Chroniques

par françois cavaillès

Rusalka
opéra d’Antonín Dvořák

Opéra national du Capitole, Toulouse
- 9 octobre 2022
Stefano Poda met en scène "Rusalka" (Dvořák) au Théâtre du Capitole (Toulouse)
© mirco magliocca

Pour son entrée au répertoire de l’Opéra national du Capitole, le chef-d’œuvre d’Antonín Dvořák (1841-1904) a inspiré de fantastiques visions au très créatif Stefano Poda. Et il n’y a que la vérité du spectacle pour envisager dans quels coins de l’imagination du démiurge italien – il signe costumes, décors, lumières, chorégraphie et mise en scène – put naître sa fervente Rusalka.

L’ondulation du Prélude, au charme mélodique romantique, y rencontre le décor cubique montrant en coupe une grande verrière au-dessus d’un sol inondé, parsemé de corps étalés en symétrie et orientés tels des lotus vers la vive lumière blanche du zénith. Une étonnante performance de nage synchronisée est offerte par des êtres improbables, vraisemblablement des roussalki sorties des profondeurs du fleuve se chauffer sous la lune, qui frémissent en cadence avec le tapotis musical : c’est la fête des nymphes au chœur juvénile, joyeux et mystérieux, que livrent Sveltana Lifar (mezzo), Louise Foor et Valentina Fedeneva (soprani). Les ritournelles de la fosse, savamment dirigée par Frank Beermann des plus infimes délicatesses jusqu’à l’extase lyrique, activent, comme par un ample mouvement de machine, les danseurs de plus en plus valeureux. Puis les voilà qui reculent et s’agglutinent en une monumentale statue, pour l’entrée de l’Ondin tenu ferme par le baryton Alexeï Isaev, d’un timbre égal et rond à l’expressivité souvent véhémente, jusqu’au risque de caricaturer le personnage. Vient le tour du rôle-titre drapé de blanc, voilé dans une beauté de madone, de pénétrer le bassin, sous un rayon de gloire. Typiques du travail de Poda, deux gigantesques mains blanches descendent lentement pour un peu se tourner, peut-être en quête, vers le public. La fantasmagorie n’a d’égale que la puissance du soprano d’Anita Hartig (Rusalka), déjà choquée devant les vues discordantes de son père.

Le premier arioso d’amour, chanté à genoux, dispose d’un orchestre gracieux et expressif sous un éclairage plus intense, si bien que le lyrisme de Dvořák trouve son parfait condiment. Et lorsque grandit la force des désaccords entre Rusalka et l’Ondin, le fol imaginaire du metteur en scène se déploie sur des hauteurs encore plus impressionnantes, en trois dimensions et sur plusieurs plans de réalité, avec à peine davantage d’audace que de pertinence... jusqu’au final limpide et poignant. En matière d’expérience culturelle vivante, difficile de faire mieux.

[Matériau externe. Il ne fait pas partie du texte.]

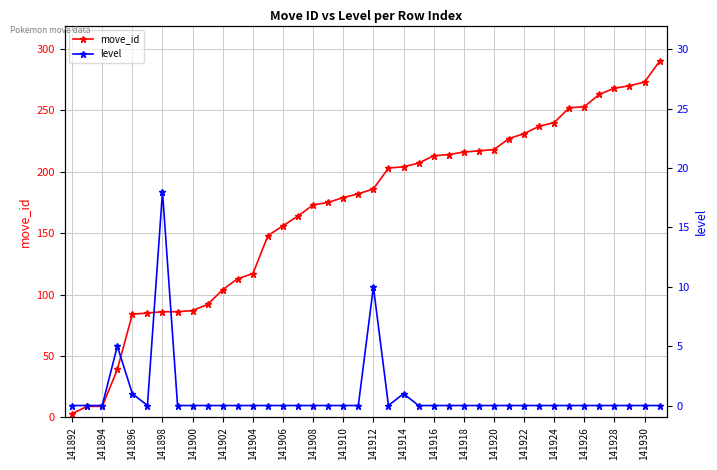

Which series has the largest total across all categories?

move_id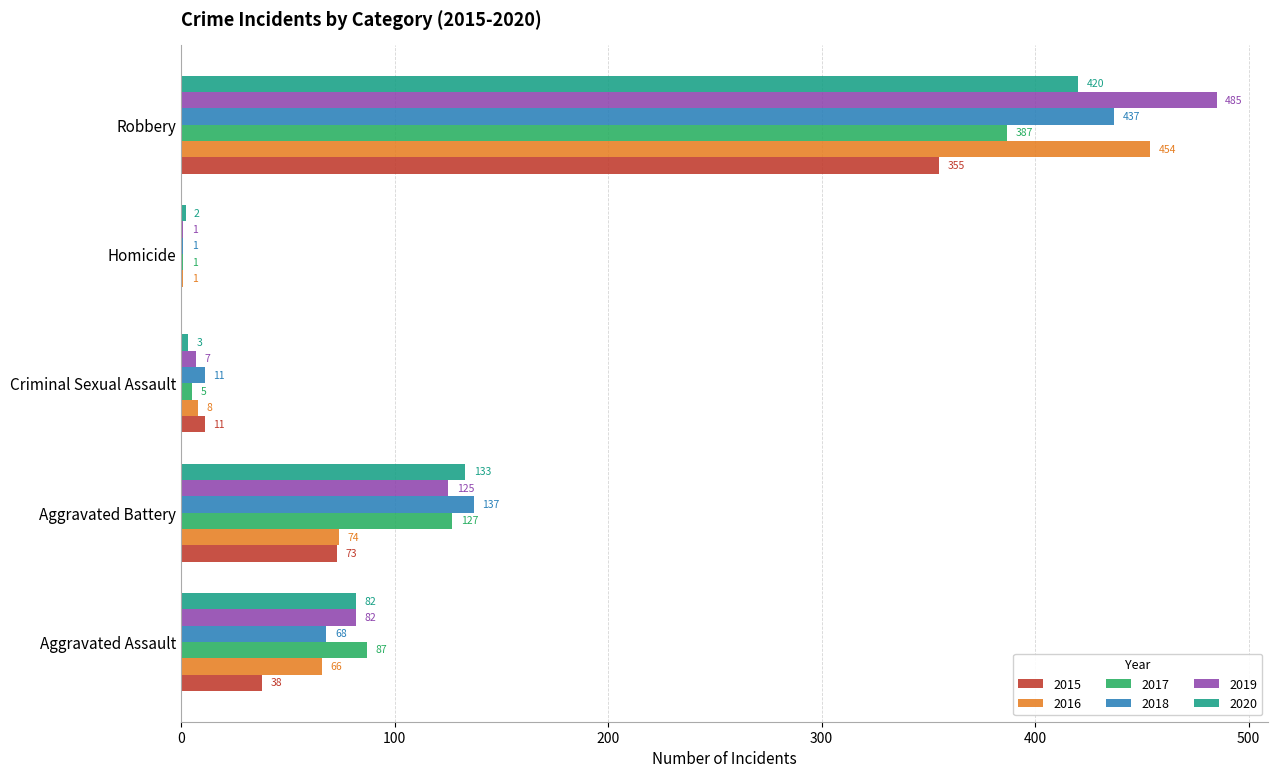

Is it true that 2015 equals 11 at Criminal Sexual Assault?

True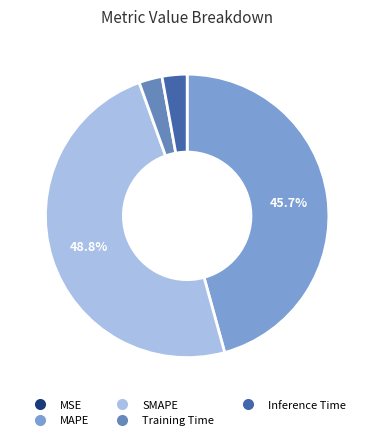

Count the number of slices in the pie.

5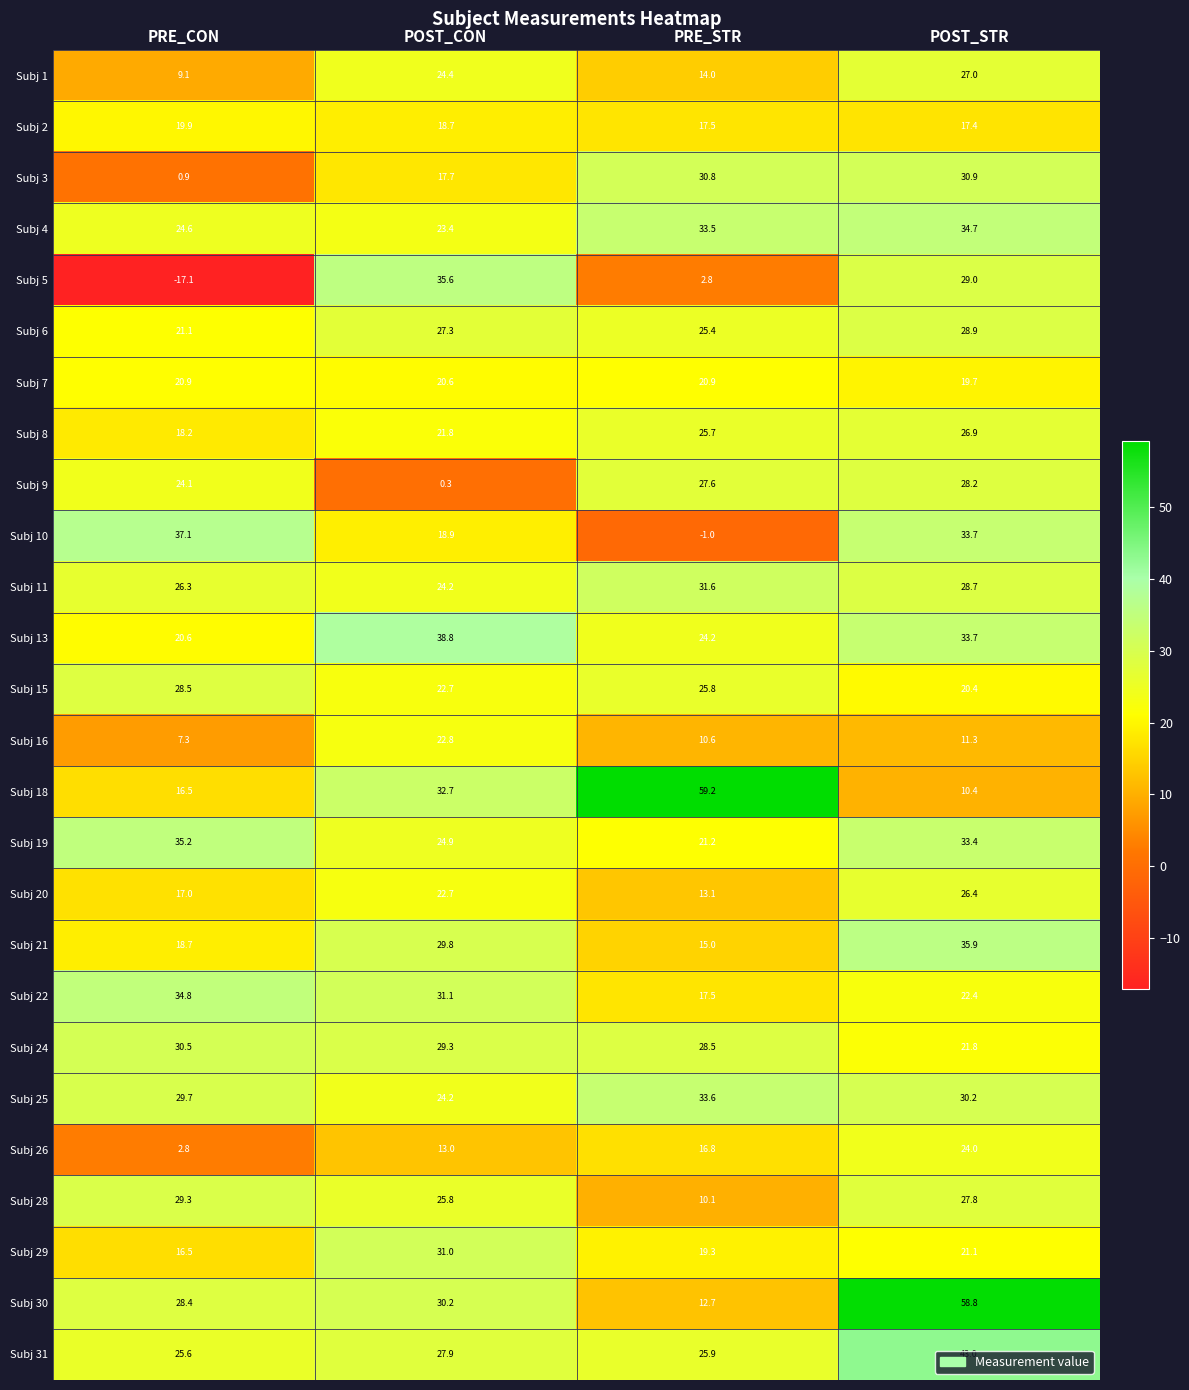

What is the difference between the highest and lowest values at POST_STR?

48.4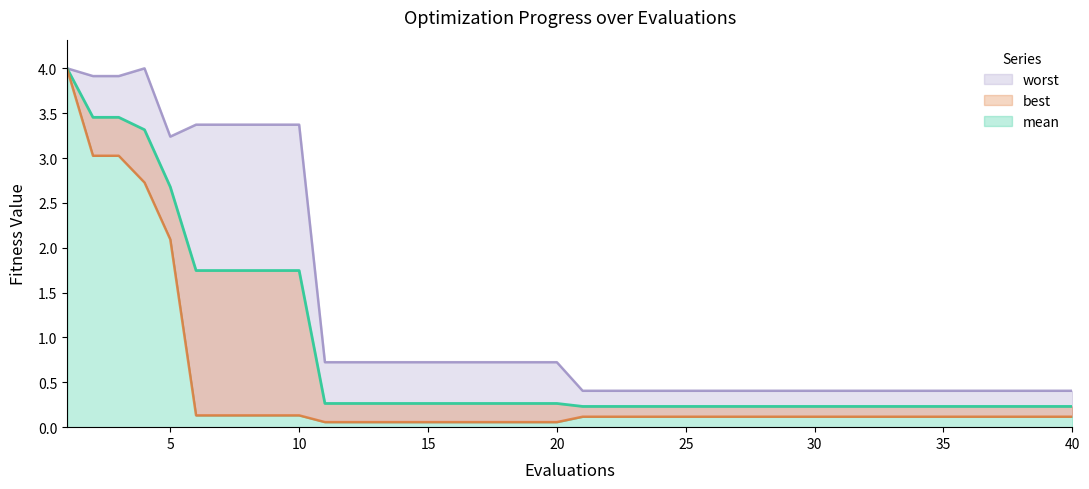

What is the difference between the worst values at 40 and 14?

0.3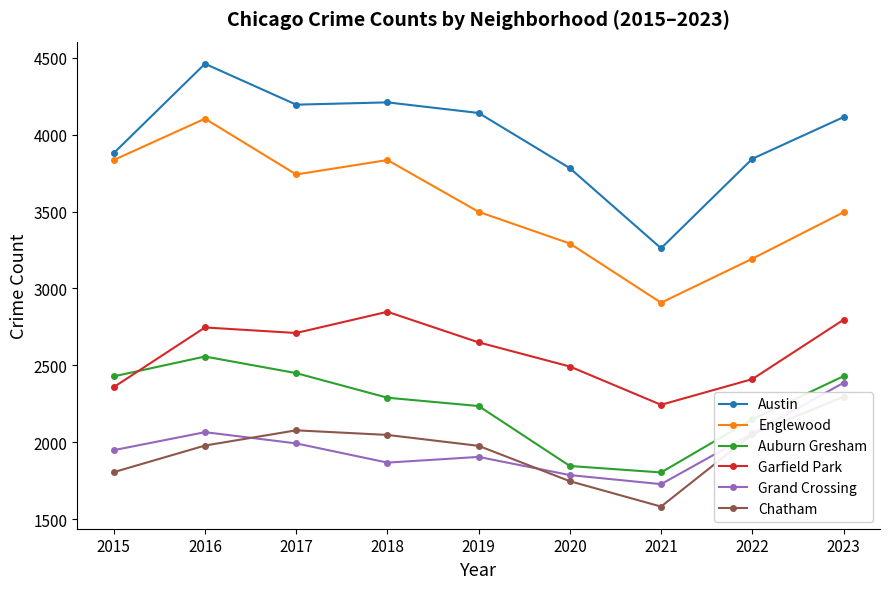

What are all the series names shown in the legend?

Austin, Englewood, Auburn Gresham, Garfield Park, Grand Crossing, Chatham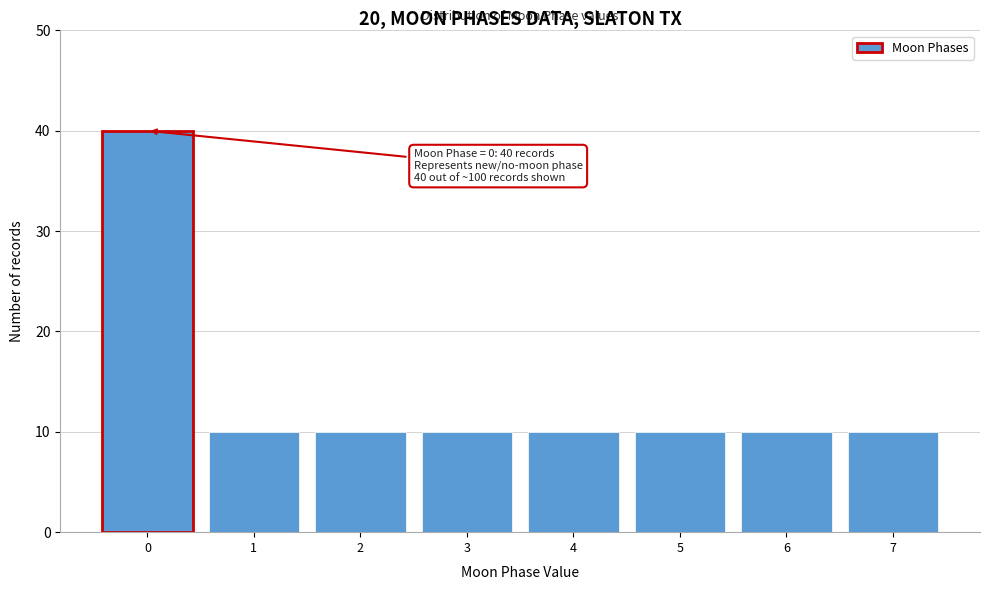

Reading left to right, list all the values displayed in this chart.

0=40	1=10	2=10	3=10	4=10	5=10	6=10	7=10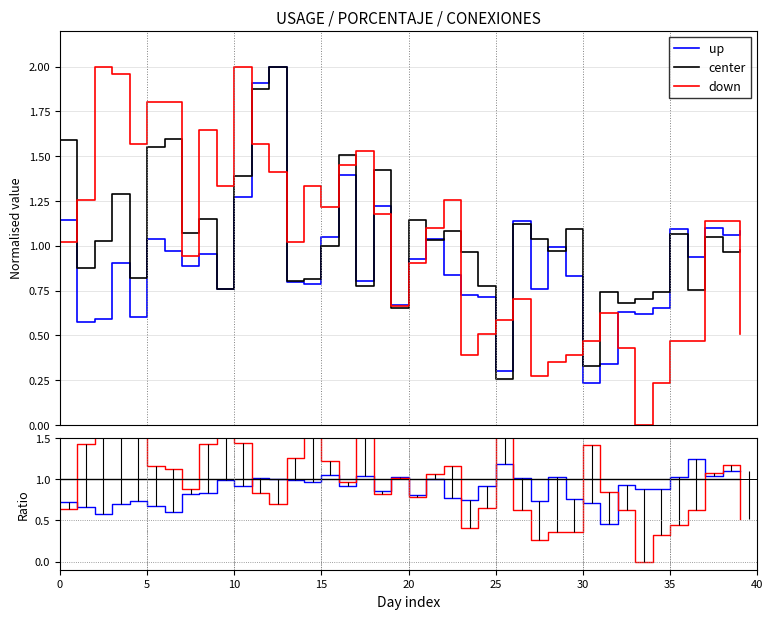

Which series has the largest total across all categories?

down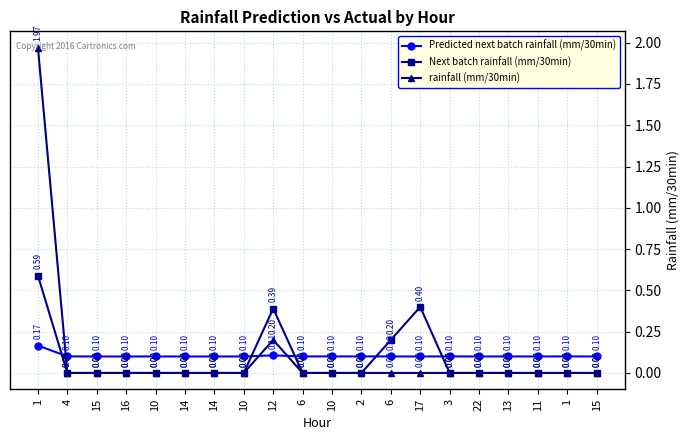

Where is the first local minimum for Predicted next batch rainfall (mm/30min)?

16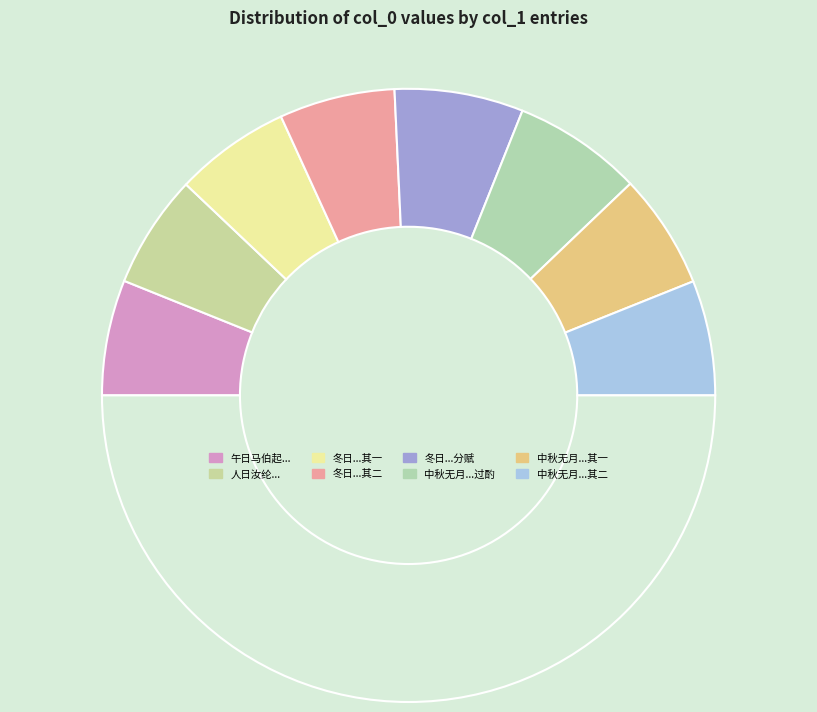

Count the number of slices in the pie.

9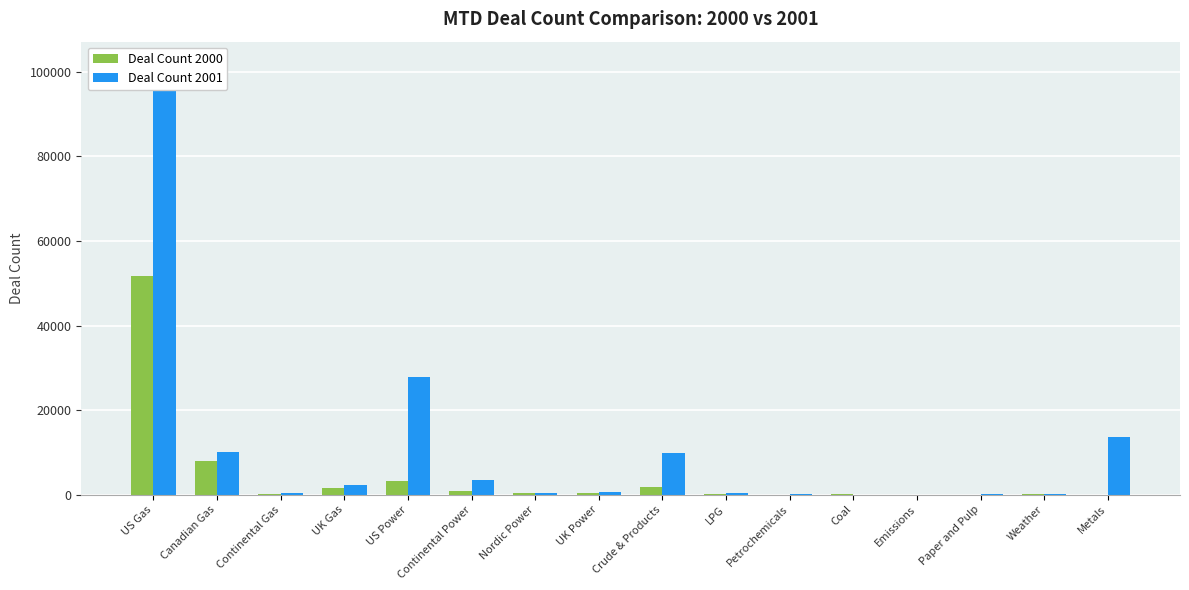

Which series has the largest total across all categories?

Deal Count 2001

La Prière à la lune est donnée avec justesse, candeur et sens dramatique par Anita Hartig, bien avant un troisième acte simplement divin. De même, pour incarner la sorcière Ježibaba à l’habit aussi moderne qu’imposant, le travail de comédienne du mezzo Claire Barnett-Jones apporte beaucoup dès son apparition, avant d’exceller dans les arie – même si le plus remarquable pourrait être le souffle inépuisable de la cantatrice britannique. Également à la mesure de ce défi des aspérités de la langue tchèque et du large débit exigé par le compositeur, le baryton Fabrice Alibert (Garde Forestier, Chasseur) ajoute son sens de la mélodie, ce qui manque de prime abord au soprano Béatrice Uria-Monzon, toutefois habile à doter de la nécessaire acidité la terrible Princesse étrangère. Tant clair que vibrant, le chant émane avec évidence du ténor Piotr Buszewski, Prince à juste titre, première grande révélation du jour. Le soprano Séraphine Cotrez (Marmiton) en est la seconde par le timbre fort agréable et le naturel remarquable du jeu. Dans le petit air du III, l’émission fiévreuse apporte même au spectacle entier un caractère précieux.

Enfin, il faut souligner la réussite du ballet (II), sujet d’une transformation complète de la scénographie à l’intérieur du cube, alors recouvert d’un sombre cadre métallique, sorte de moucharabieh noir aux motifs de microprocesseur. Rusalka muette, l’orchestre s’exprime à merveille pour elle, de manière bouleversante. Survient alors la fabuleuse danse des princesses et des princes, en tenues stylées. Un très grand moment d’opéra, enrichi de superbes élans lyriques, que cette Rusalka inoubliable dont le Chœur maison plante pour de bon le clou dramatique dans un ultime éclat d’intensité optimale ; amphibie, la réalisation ravit au point de faire croire au vieux conte comme au miracle.